The 12th-century font was removed when the church was made redundant; it is now in the nearby church of St Maelog, Llanfaelog. The church now houses a 15th-century octagonal font made of gritstone, positioned on an octagonal stem. The communion rails are dated 1764 and is of a simple design; the pulpit, also 18th-century, has recessed panels.

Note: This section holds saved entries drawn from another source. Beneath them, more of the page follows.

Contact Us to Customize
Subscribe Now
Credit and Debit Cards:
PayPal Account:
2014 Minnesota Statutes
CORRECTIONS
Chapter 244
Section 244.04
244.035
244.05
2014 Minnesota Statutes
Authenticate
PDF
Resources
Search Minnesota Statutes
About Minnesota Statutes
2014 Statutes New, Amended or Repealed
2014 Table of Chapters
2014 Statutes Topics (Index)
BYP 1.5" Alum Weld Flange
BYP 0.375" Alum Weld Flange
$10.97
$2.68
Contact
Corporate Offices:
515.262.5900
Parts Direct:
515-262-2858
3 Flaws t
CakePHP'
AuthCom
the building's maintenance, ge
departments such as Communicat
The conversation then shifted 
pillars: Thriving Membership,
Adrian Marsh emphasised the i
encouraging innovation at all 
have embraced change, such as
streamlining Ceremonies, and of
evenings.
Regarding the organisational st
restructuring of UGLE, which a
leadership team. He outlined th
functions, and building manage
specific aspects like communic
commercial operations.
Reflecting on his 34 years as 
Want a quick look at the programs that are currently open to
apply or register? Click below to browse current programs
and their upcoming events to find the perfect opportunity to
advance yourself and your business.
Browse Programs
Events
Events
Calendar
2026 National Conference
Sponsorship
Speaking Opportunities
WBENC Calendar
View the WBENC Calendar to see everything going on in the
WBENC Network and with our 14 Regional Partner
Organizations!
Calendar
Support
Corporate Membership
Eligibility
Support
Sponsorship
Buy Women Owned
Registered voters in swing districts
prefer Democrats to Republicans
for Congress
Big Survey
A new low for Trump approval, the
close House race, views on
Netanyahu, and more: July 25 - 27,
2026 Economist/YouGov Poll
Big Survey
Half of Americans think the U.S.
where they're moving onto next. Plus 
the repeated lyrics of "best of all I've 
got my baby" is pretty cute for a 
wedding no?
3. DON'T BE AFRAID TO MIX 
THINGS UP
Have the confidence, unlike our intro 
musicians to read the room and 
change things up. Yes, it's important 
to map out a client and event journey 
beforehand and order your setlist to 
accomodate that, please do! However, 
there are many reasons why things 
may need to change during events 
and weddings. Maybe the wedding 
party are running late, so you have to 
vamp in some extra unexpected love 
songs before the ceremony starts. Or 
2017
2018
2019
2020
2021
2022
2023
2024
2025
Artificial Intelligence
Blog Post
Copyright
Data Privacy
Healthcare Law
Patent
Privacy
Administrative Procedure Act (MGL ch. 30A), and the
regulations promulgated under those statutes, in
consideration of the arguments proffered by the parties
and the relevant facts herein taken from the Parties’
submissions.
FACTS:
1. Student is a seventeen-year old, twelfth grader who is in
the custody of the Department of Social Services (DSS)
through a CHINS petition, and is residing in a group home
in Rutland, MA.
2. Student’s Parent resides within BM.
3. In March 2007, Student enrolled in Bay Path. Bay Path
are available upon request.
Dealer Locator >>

There are stone benches along the north and south walls of the nave. Many of the pews, which dated from the 18th century, were vandalised or stolen after the church was made redundant. Replacements were made by a local craftsman as part of the restoration project carried out in 1999 and 2000 by the Friends of Friendless Churches.

==Assessment==
St Mary's has national recognition and statutory protection from alteration as it has been designated as a Grade I listed building – the highest grade of listing, designating buildings of "exceptional, usually national, interest". Fewer than 2% of the listed buildings in Wales are in this category. It was given this status on 5 April 1971, because it is "a very rare example of a virtually unrestored Medieval church of simple, rustic character." Cadw (the Welsh Assembly Government body responsible for the built heritage of Wales and the inclusion of Welsh buildings on the statutory lists) also note as a reason for listing "the retention of a complete set of 18th century fittings, including simple benches", although this comment predates the 1990s vandalism. One modern guide to the buildings of the region comments that it has "the vernacular character of Anglesey's country buildings, which survives scarcely at all in the churches." The 19th-century writer Samuel Lewis, however, took a different view of the building, calling it "a small edifice of no interest".